Cell and gene therapies are poised to provide a vast new arsenal of therapies to treat disease. Much like monoclonal antibody manufacturing in the early 1980’s, cell and gene therapy manufacturing is constantly evolving with improved fit-for-purpose technologies being developed to meet expanding industry need. Despite smaller volumes, cell and gene therapy manufacturing is more complex and labor intense than protein-based biologics. Cell and gene therapy processing requires multiple steps and procedures including cell separation, concentration, washing and others. For a successful cell therapy to be produced, it is important to be able to conduct these activities as simply, safely and efficiently as possible.
The Rotea System
A recent poster presented at American Society of Gene and Cell Therapy annual meeting 2021, Building New Cell Therapy Workflow Solutions by Leveraging the Flexibility of the Rotea System’s Closed Automated Cell Processing Technology, highlights a highly efficient, closed and automated system for cell processing. The Gibco™ CTS™ Rotea™ Counterflow Centrifugation System is a fit for purpose solution to enable safe and cost effective cell therapy workflows with scalable throughput and continuous processing of up to 20L .
A key feature of the Rotea system is its gentle isolation for even the most sensitive cells. It employs counterflow centrifugation (CFC) that suspends cells in a fluidized bed by exerting a constant flow force opposite centrifugal forces to provide capabilities otherwise impossible in traditional centrifuges. Fluid suspended cells are concentrated without forming a pellet in the cone and then are washed quickly and efficiently with high recovery rates. Due to the reduced cell density, dead cells can be removed to optimize viability before delivery. By fine-tuning centrifugal speed and flow rate, cell types of different sizes can be effectively separated.

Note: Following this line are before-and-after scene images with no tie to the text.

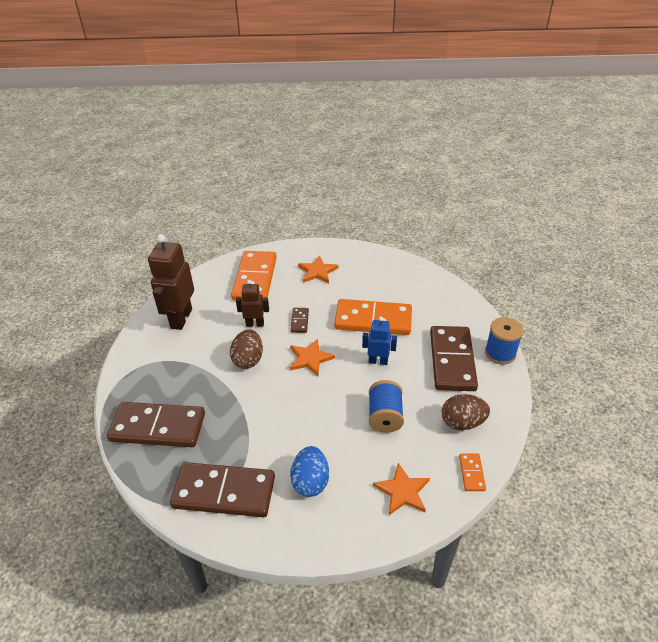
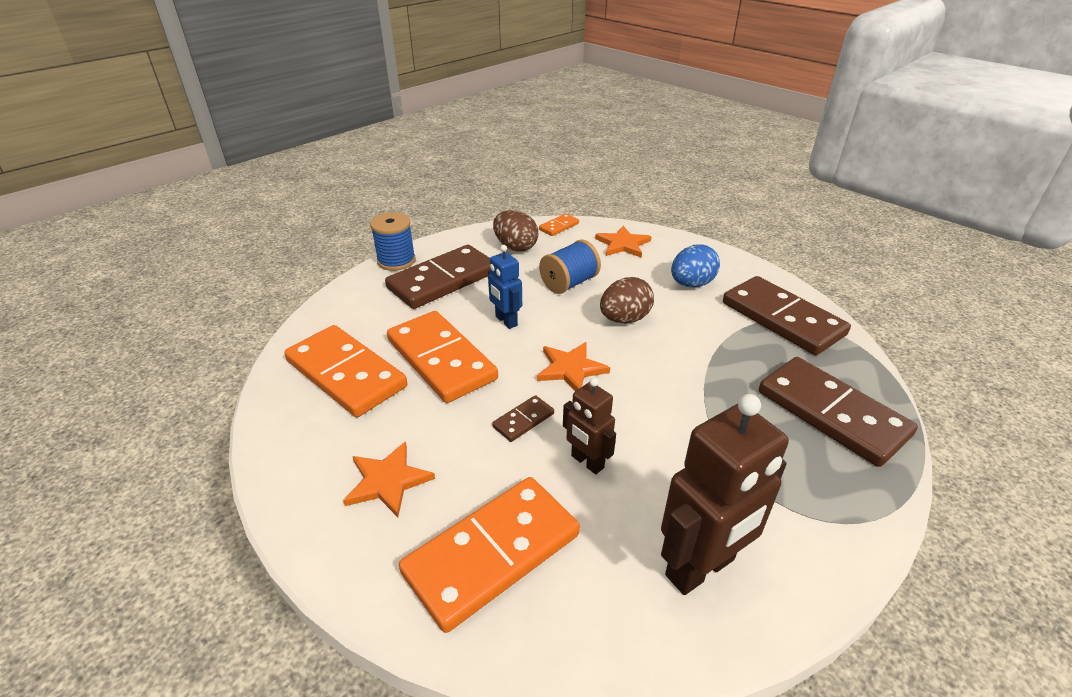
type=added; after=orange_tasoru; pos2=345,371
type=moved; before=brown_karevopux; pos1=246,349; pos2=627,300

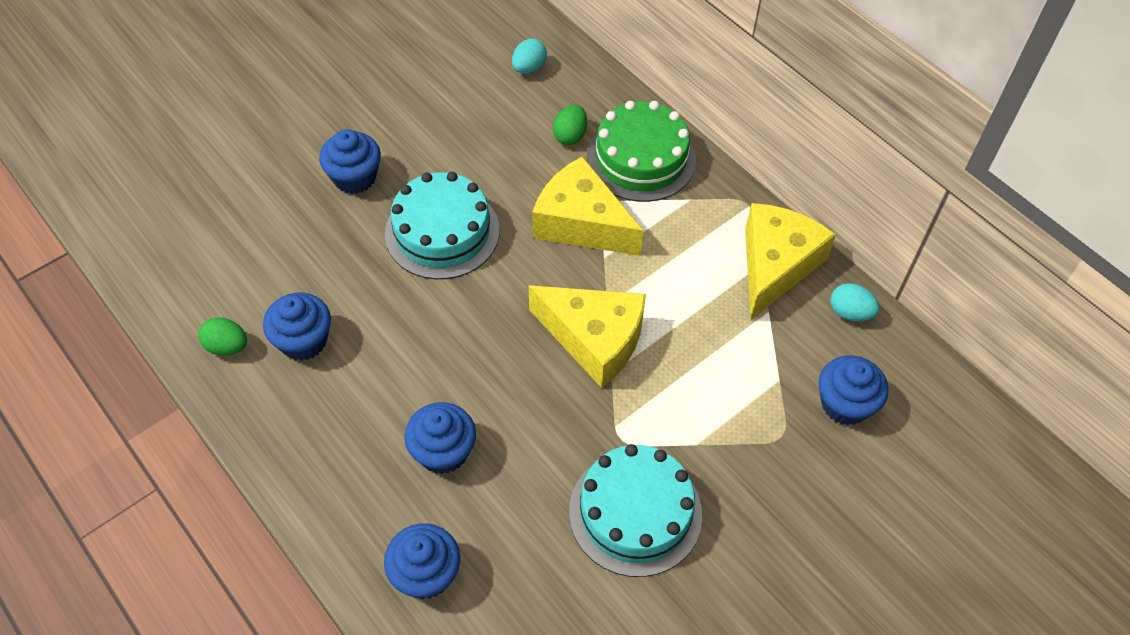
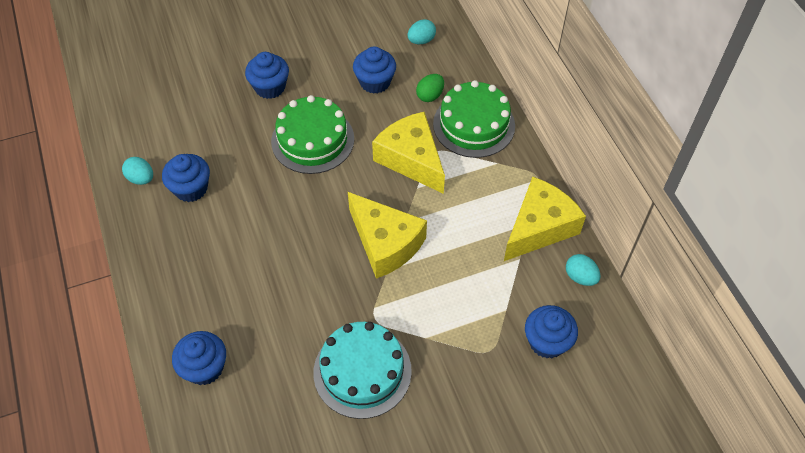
type=recoloured; before=green_karevopux; after=turquoise_karevopux; pos1=222,336; pos2=137,171
type=recoloured; before=turquoise_gabufuba; after=green_gabufuba; pos1=442,225; pos2=312,134
type=moved; before=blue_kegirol; pos1=440,438; pos2=374,70

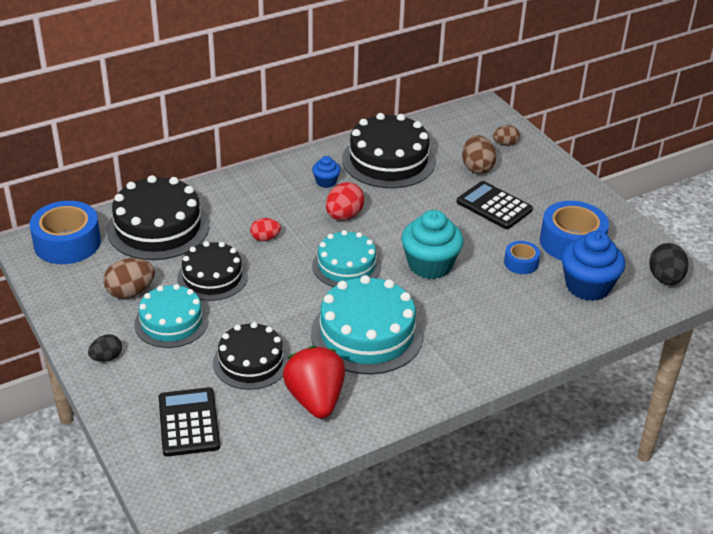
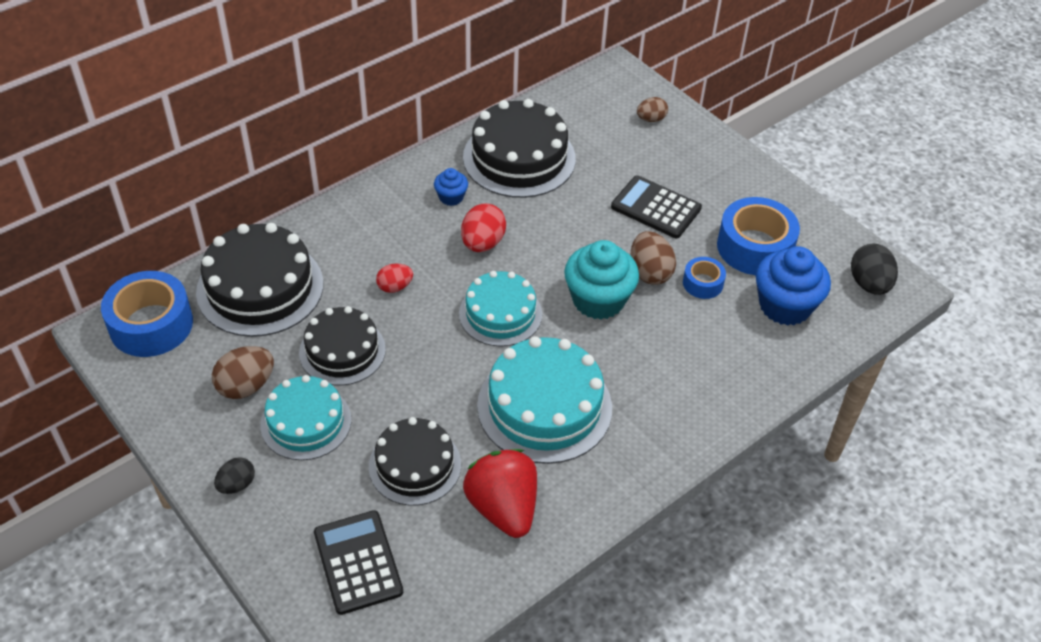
type=moved; before=brown_karevopux; pos1=479,154; pos2=653,258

Closed systems are particularly desirable in clinical and commercial cell therapy operations as they offer the highest containment and product safety protection. The ability for the Rotea system to function as a closed instrument provides a cost benefit as well, because one equipment capital expenditure can be utilized from research through commercial manufacturing.
In addition, using the same equipment from research through process development and manufacturing can cut process development times and delays by eliminating the need to learn and optimize new systems. Closed systems also reduced the requirements and associated costs for clean room space as they can operate in a Class C environment, thus reducing the need for Class B space that is more costly to set up and operate. It also supports a flexible facility by permitting multiple batches to be processed in a shared clean room.

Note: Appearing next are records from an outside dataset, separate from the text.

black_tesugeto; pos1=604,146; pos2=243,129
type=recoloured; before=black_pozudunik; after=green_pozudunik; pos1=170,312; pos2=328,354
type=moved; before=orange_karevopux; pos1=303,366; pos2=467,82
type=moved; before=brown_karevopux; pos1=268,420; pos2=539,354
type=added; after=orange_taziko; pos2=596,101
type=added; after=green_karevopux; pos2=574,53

The Rotea system is highly versatile enabling several cell therapy workflow operations. It operates using programmable software that allows users to create and optimize a wide range of protocols for cell separation, washing and concentration. This enables users to conduct many operations in a single system (Table 1), thus reducing overall footprint and valuable facility space. Using a proprietary technology, low output volumes can deliver as little as 5 mL of concentrate. A universal kit is available as a consumable for different cell types and applications. Another unique feature, the Gibco™ CellCam™ is a color camera that visualizes cells live in a fluidized bed, enabling CFC parameter optimization. This allows users to easily fine tune protocols for each application.
High Quality Results
Cell therapies rely on cell isolation, wash and concentration. Increasing the productivity of these processes permits quicker turnaround time for patients and also can reduce the cost of cell therapy manufacturing. Automation is a key component of improving efficiency. The Rotea system is designed to efficiently isolate peripheral blood mononuclear cells (PBMC) from leukopaks and wash and concentrate T cells (Figure 1), two vital steps in many cell therapy workflows.

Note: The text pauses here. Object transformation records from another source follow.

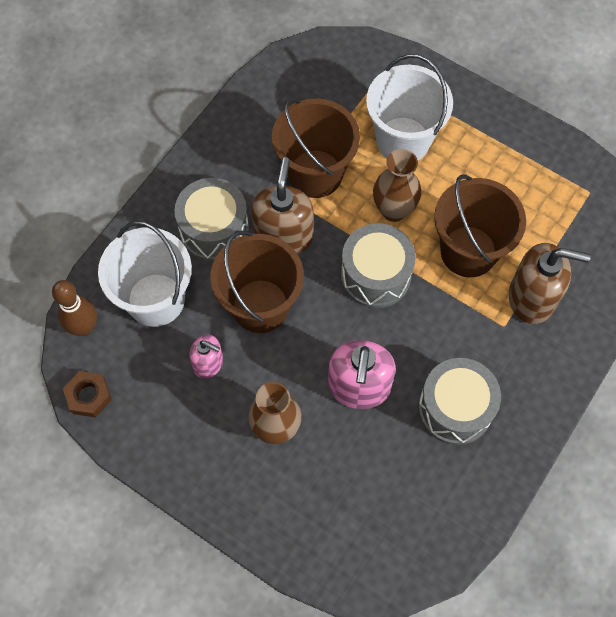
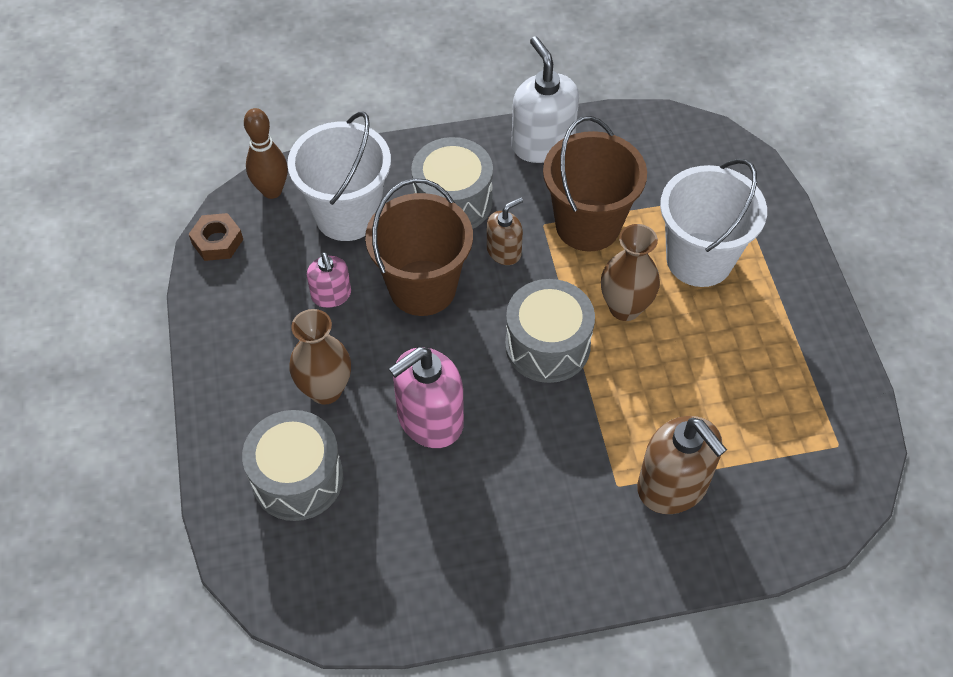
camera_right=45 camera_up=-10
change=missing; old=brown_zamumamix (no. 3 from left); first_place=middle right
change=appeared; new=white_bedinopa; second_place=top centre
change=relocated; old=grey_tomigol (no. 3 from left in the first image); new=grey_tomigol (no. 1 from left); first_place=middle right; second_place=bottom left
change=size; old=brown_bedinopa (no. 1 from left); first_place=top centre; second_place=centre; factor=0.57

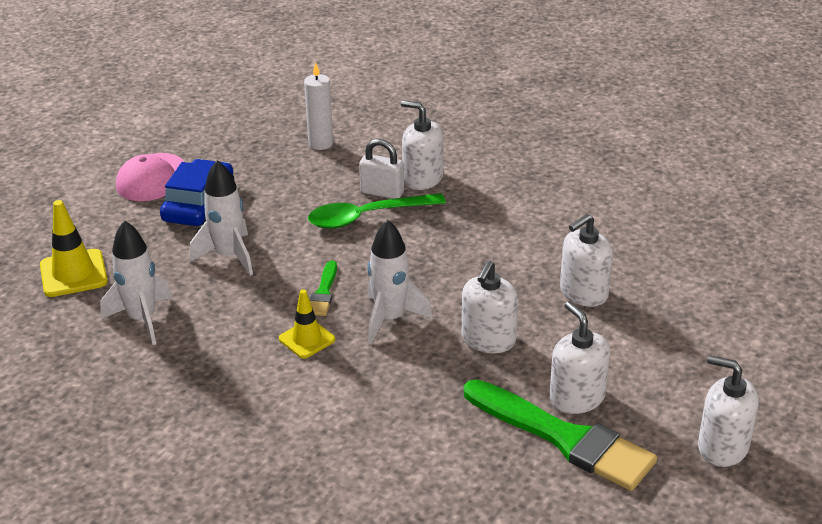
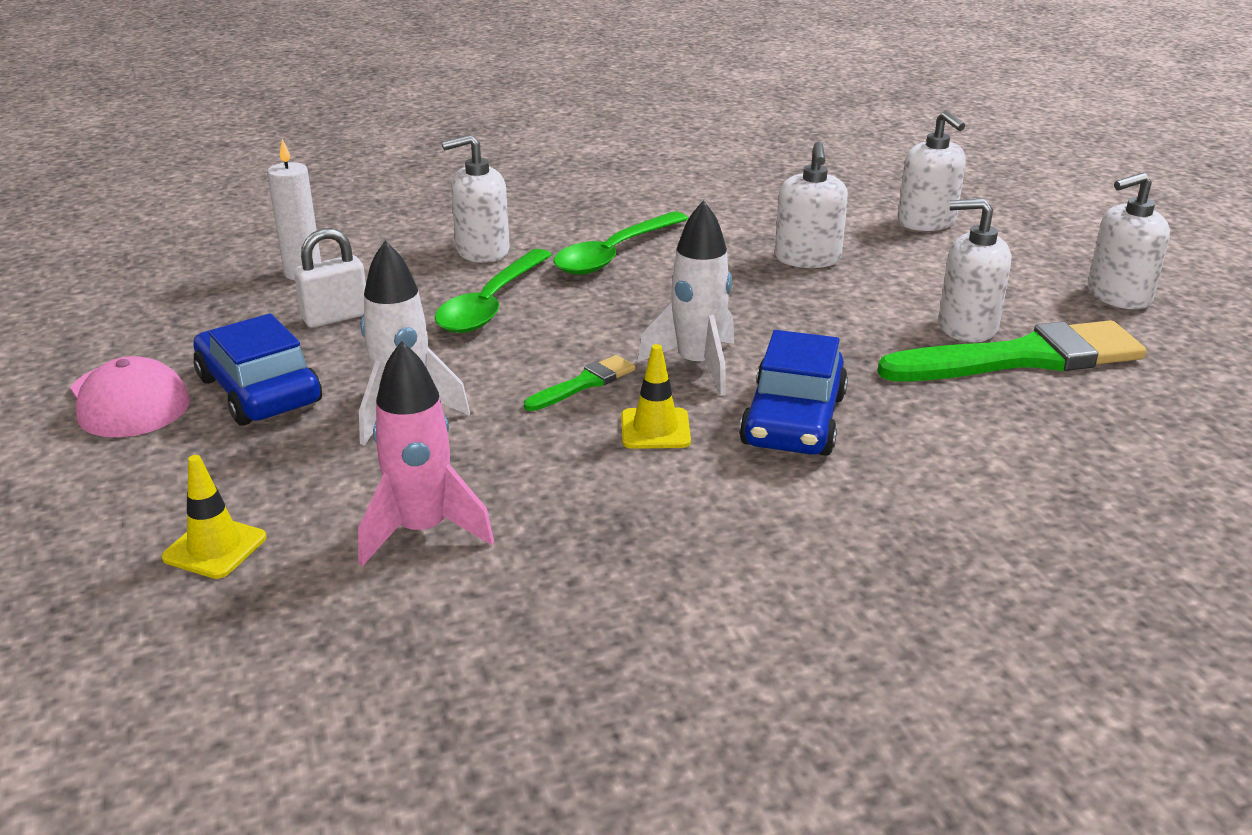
camera_right=-50 camera_up=-5
change=appeared; new=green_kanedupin (no. 2 from left); second_place=top centre
change=appeared; new=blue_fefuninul (no. 2 from left); second_place=centre
change=relocated; old=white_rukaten; first_place=top centre; second_place=top left
change=relocated; old=white_bedinopa (no. 2 from left in the first image); new=white_bedinopa (no. 3 from left); first_place=centre; second_place=top right
change=colour; old=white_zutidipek (no. 1 from left); new=pink_zutidipek; first_place=middle left; second_place=centre
change=spun; old=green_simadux (no. 1 from left); first_place=centre; second_place=centre; degrees=-90
change=size; old=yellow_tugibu (no. 1 from left); first_place=middle left; second_place=middle left; factor=0.66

A common method for cell separation is to use a density gradient such as Ficoll. When compared to Ficoll separation, T cells processed using the Rotea system exhibited similar quality through expansion with thorough platelet and red blood cell (RBC) depletion (Figure 2). The primary difference is that the Rotea system separation is much more efficient, requiring less than 30 minutes while maintaining a closed system as compared with the two hour open process for the Ficoll separation.
High Viability and Recovery
The Rotea system can achieve approximately 90% PBMC recovery from a leukopak bag in combination with a red blood cell lysis buffer across multiple donors (n=7) (Figure 3). For frozen leukopaks, the average viability and recovery exceeded 90%. Thus, demonstrating similar efficacy with fresh and frozen leukopaks. In this experiment, the Rotea system was also used to remove cryopreservation medium and wash into growth medium. Similar viability and recovery results were demonstrated for natural killer (NK) cells (data provided in poster).
A key element of successful cell therapies is the quality of the cells. In Figure 4, T cell recovery and viability over 90% was demonstrated for ten runs of wash and concentrate. A comparison was made between the composition of CD4+ and CD8+ cells before and after wash and concentrate. The populations were consistent between the two analyses, thereby demonstrating that cells were unaffected by Rotea system processing.
The Rotea system provides an efficient, flexible, and cost-effective solution for cell therapy processing. Data demonstrates high recovery, viability and quality of both T cells and NK cells after processing by the Rotea system. Lastly, its closed single-use kit permits smooth transition from research through commercial manufacturing while minimizing risk of contamination.